Lack of Subresource Integrity Checks
Ensure cross-origin resources contain integrity checks. Loading scripts cross-origin can increase the attack surface of an application. Should that cross-origin resource be compromised, an attacker now has an additional pathway into the application.
<script
src="https://test.com/special-library.js"
integrity="sha384-oqVuAfXRKap7fdgcCY5uykM6+R9GqQ8K/uxy9rx7HNQlGYl1kPzQho1wx4JwY8wC"
crossorigin="anonymous">
</script>
- More info at MDN Web Docs: Subresource Integrity
Lack of HTTPS
Ensure the website utilises TLS and doesn’t perform actions unencrypted over HTTP.
Use of HTTP (no TLS)
Ensure the website can not be used over HTTP and instead must be used over HTTPS. Servers often support HTTP (no TLS) and will immediately redirect to a HTTPS version of the application. This is okay, however it becomes an issue if application functionality can be performed over unencrypted communication.
A server that supports HTTP and HTTPS has the following issue:
- Use of HTTP (no TLS)
A server that supports HTTP, but NOT HTTPS has the following issues:
- Use of HTTP (no TLS)
- Lack of HTTPS
Sequential IDs
Check the application doesn’t use sequential ID numbers for resources. If you create a document in the application and it has an ID of 3074
, create another one and see if the number is slightly higher or is the next number in the sequence.

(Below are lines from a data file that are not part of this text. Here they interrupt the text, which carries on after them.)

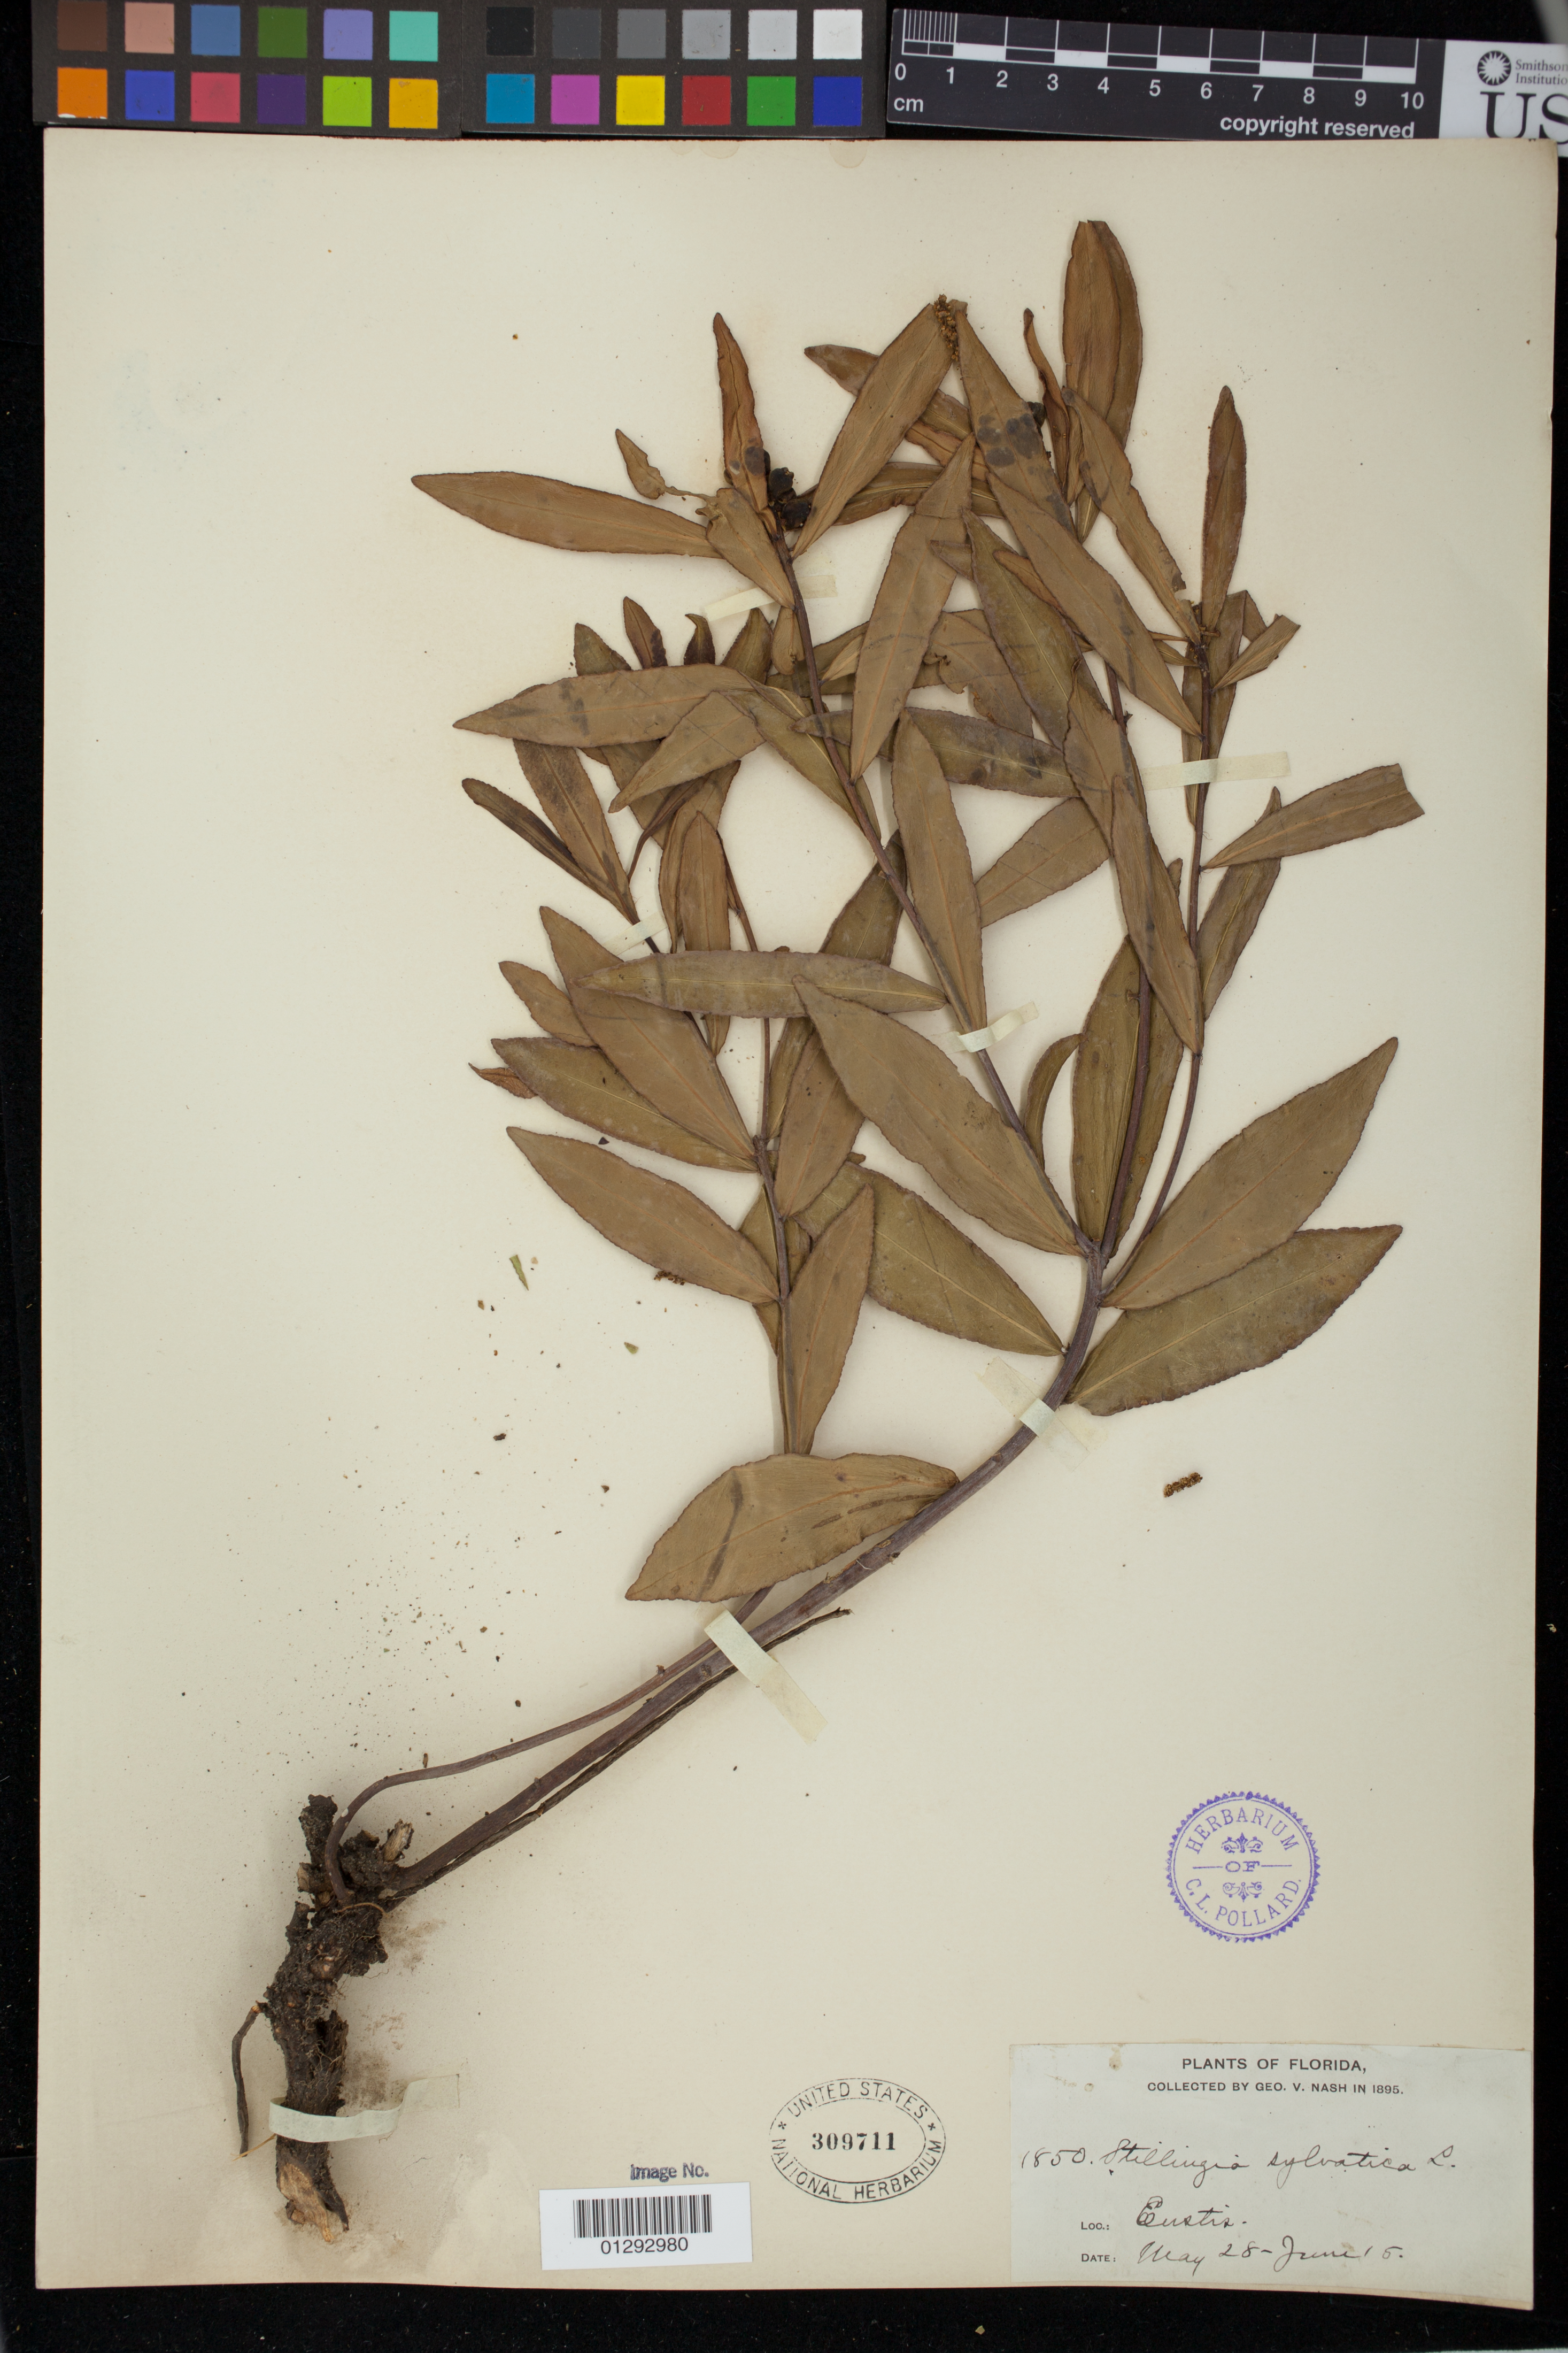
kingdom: Plantae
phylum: Tracheophyta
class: Magnoliopsida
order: Malpighiales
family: Euphorbiaceae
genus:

Having sequential ID numbers makes resources much easier to enumerate. ID numbers should be long and completely random.
No WAF
Check if common attack payloads get blocked by a Web Application Firewall (WAF). Sending requests with such payloads should result in a different error screen or a 500
response with no information.
Common attack payloads that should get blocked:
- <script>alert(1)</script>
- <script>alert(document.cookie)</script>
- SELECT @@version
- ’ UNION SELECT 1,2,3–
POST Requests as GET Requests
Attempt to change POST requests to GET requests to see if the server accepts the parameters as query parameters instead.
Rate Limiting
Check if the server implements any sort of rate limiting to prevent DoS, or brute forcing.
Database Storage
Ensure the database stores hashed information were possible. Passwords should never be stored in plain-text and should be hashed using bcrypt to mitigate brute forcing in the event of compromise. User session tokens should also be hashed for the same reason.